▶ _WHAT YOU HAVE TO DO_: Reproduce verbatim the passage of the forum thread below about the February 12 BMQ at St. Jean, starting at "## Scratch_043 (3" and ending at "david1985 (3 Mar 2007)".

# Feb 12 07 St.Jean BMQ



## corypaven (1 Feb 2007)

I got called today, are there any army.ca members going to be there?


----------



## Lukz (2 Feb 2007)

hey dood, i'm also going on the 12th of Feb, was suppose to be on the course running from the 29th but missed it because of some problems. Anyway i'm flying out the 10th of feb from toronto


----------



## xman (2 Feb 2007)

I will also be attending the February 12Th BMQ at ST.Jean.  I'm not sure when I'll be flying out of toronto though.


----------



## david1985 (2 Mar 2007)

i leave for BMQ feb 11 at 6am from newfoundland


----------



## NJL (2 Mar 2007)

david1985 said:
			
		

> i leave for BMQ feb 11 at 6am from newfoundland



Seeing how todays Mar 2 you might be in some hot water if your were supposed to have left on Feb 11.. did ya mean march 11?


----------



## formerarmybrat23 (2 Mar 2007)

hey i just thought of this, since you guys are leaving soon. My friend should still be there if you run into a Private Yorke tell him marj says hi!!


----------



## Scratch_043 (3 Mar 2007)

I think the (insert date) basic (insert generic sentiment) threads should be deleted after the start date has passed, it prevents confusion, such as we witnessed here.  The people who posted here over the past 24 hours are looking for the MARCH 12, 2007 BMQ thread that is further down the page in the thread listings.


----------



## david1985 (3 Mar 2007)

ya my bad never relize that i had feb in there instead of march


----------



## Hawkeye (9 Mar 2007)

not really on topic but was just wondering if the bmq is given in english or french in st jean or both?


----------



## aesop081 (9 Mar 2007)

Hawkeye said:
			
		

> not really on topic but was just wondering if the bmq is given in english or french in st jean or both?



Both....now please take a few minutes to look around the site...thats twice you have posted things that have been gone over many times......thanks

army.ca staff


----------

▶ _SUPPLIED MATERIAL_:
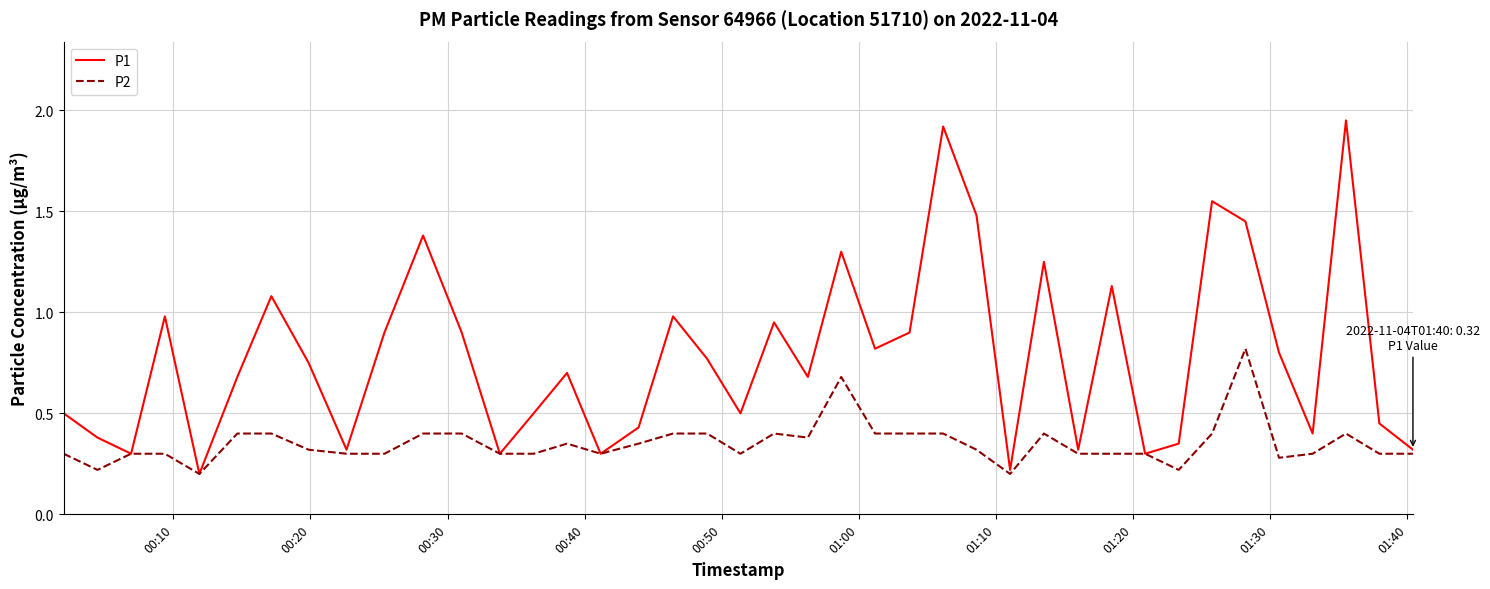

Rank the series by their maximum value, from highest to lowest.

P1, P2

▶ _ANSWER FOR THE TASK_:
## Scratch_043 (3 Mar 2007)

I think the (insert date) basic (insert generic sentiment) threads should be deleted after the start date has passed, it prevents confusion, such as we witnessed here.  The people who posted here over the past 24 hours are looking for the MARCH 12, 2007 BMQ thread that is further down the page in the thread listings.


----------



## david1985 (3 Mar 2007)